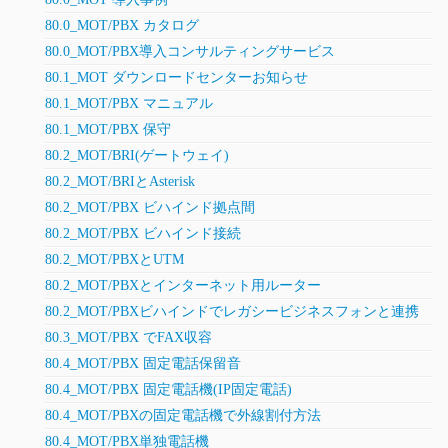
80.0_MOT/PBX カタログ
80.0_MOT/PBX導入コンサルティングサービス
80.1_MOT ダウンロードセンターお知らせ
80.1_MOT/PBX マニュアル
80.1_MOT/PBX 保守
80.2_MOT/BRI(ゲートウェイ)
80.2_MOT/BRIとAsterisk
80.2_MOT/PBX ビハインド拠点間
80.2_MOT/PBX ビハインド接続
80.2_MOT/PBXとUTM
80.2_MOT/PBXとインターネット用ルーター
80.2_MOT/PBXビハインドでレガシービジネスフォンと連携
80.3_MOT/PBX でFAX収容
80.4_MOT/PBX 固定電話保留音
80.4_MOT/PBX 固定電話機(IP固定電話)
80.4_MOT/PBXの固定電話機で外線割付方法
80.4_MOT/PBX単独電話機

------------------------

**Work to be completed**: Every record should be duplicated exactly, though any picture in it must be left out.

**Answer space**:
80.0_MOT/PBX カタログ
80.0_MOT/PBX導入コンサルティングサービス
80.1_MOT ダウンロードセンターお知らせ
80.1_MOT/PBX マニュアル
80.1_MOT/PBX 保守
80.2_MOT/BRI(ゲートウェイ)
80.2_MOT/BRIとAsterisk
80.2_MOT/PBX ビハインド拠点間
80.2_MOT/PBX ビハインド接続
80.2_MOT/PBXとUTM
80.2_MOT/PBXとインターネット用ルーター
80.2_MOT/PBXビハインドでレガシービジネスフォンと連携
80.3_MOT/PBX でFAX収容
80.4_MOT/PBX 固定電話保留音
80.4_MOT/PBX 固定電話機(IP固定電話)
80.4_MOT/PBXの固定電話機で外線割付方法
80.4_MOT/PBX単独電話機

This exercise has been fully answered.